**MATERIAL SUPPLIED**

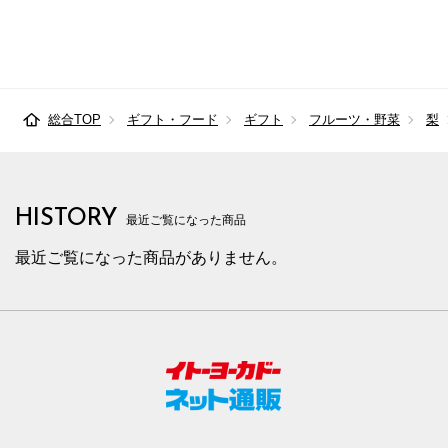
総合TOP
ギフト・フード
ギフト
フルーツ・野菜
梨
HISTORY
最近ご覧になった商品
最近ご覧になった商品がありません。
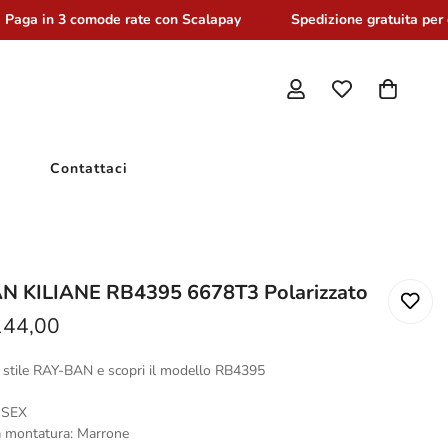
aga in 3 comode rate con Scalapay
Spedizione gratuita per or
Contattaci
N KILIANE RB4395 6678T3 Polarizzato
144,00
uo stile RAY-BAN e scopri il modello RB4395
ISEX
a montatura: Marrone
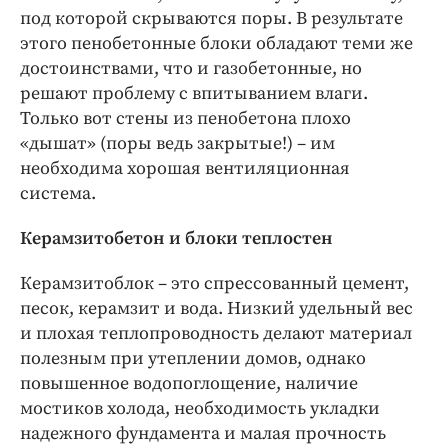
под которой скрываются поры. В результате
этого пенобетонные блоки обладают теми же
достоинствами, что и газобетонные, но
решают проблему с впитыванием влаги.
Только вот стены из пенобетона плохо
«дышат» (поры ведь закрытые!) – им
необходима хорошая вентиляционная
система.
Керамзитобетон и блоки теплостен
Керамзитоблок – это спрессованный цемент,
песок, керамзит и вода. Низкий удельный вес
и плохая теплопроводность делают материал
полезным при утеплении домов, однако
повышенное водопоглощение, наличие
мостиков холода, необходимость укладки
надежного фундамента и малая прочность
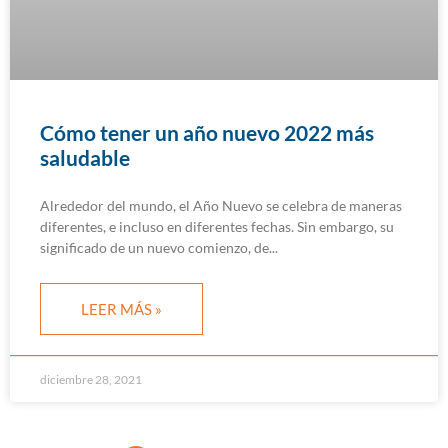
Cómo tener un año nuevo 2022 más
saludable
Alrededor del mundo, el Año Nuevo se celebra de maneras
diferentes, e incluso en diferentes fechas. Sin embargo, su
significado de un nuevo comienzo, de
LEER MÁS »
diciembre 28, 2021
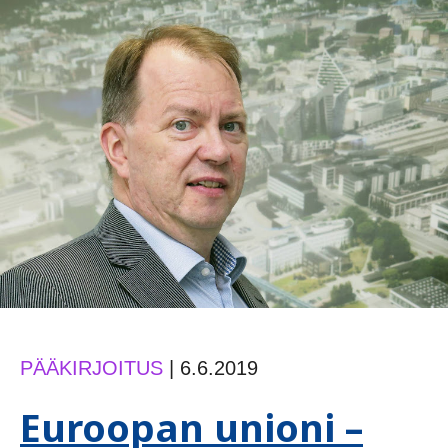
PÄÄKIRJOITUS
|
6.6.2019
Euroopan unioni –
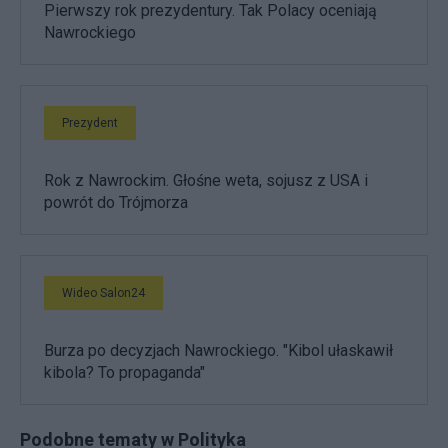
Pierwszy rok prezydentury. Tak Polacy oceniają
Nawrockiego
Prezydent
Rok z Nawrockim. Głośne weta, sojusz z USA i
powrót do Trójmorza
Wideo Salon24
Burza po decyzjach Nawrockiego. "Kibol ułaskawił
kibola? To propaganda"
Podobne tematy w Polityka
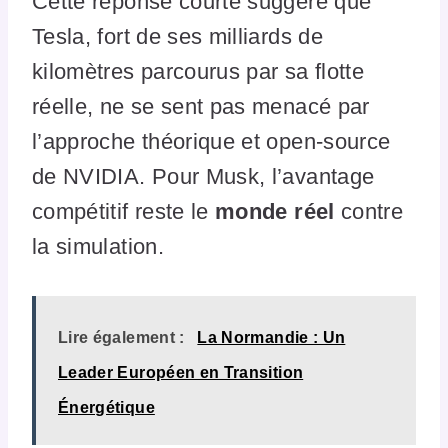
Cette réponse courte suggère que
Tesla, fort de ses milliards de
kilomètres parcourus par sa flotte
réelle, ne se sent pas menacé par
l’approche théorique et open-source
de NVIDIA. Pour Musk, l’avantage
compétitif reste le
monde réel
contre
la simulation.
Lire également :
La Normandie : Un
Leader Européen en Transition
Énergétique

**INSTRUCTIONS FOR THE TASK**
Search the lines above for the string "поры", then show every one that has it.

**EXPECTED ANSWER**
под которой скрываются поры. В результате
«дышат» (поры ведь закрытые!) – им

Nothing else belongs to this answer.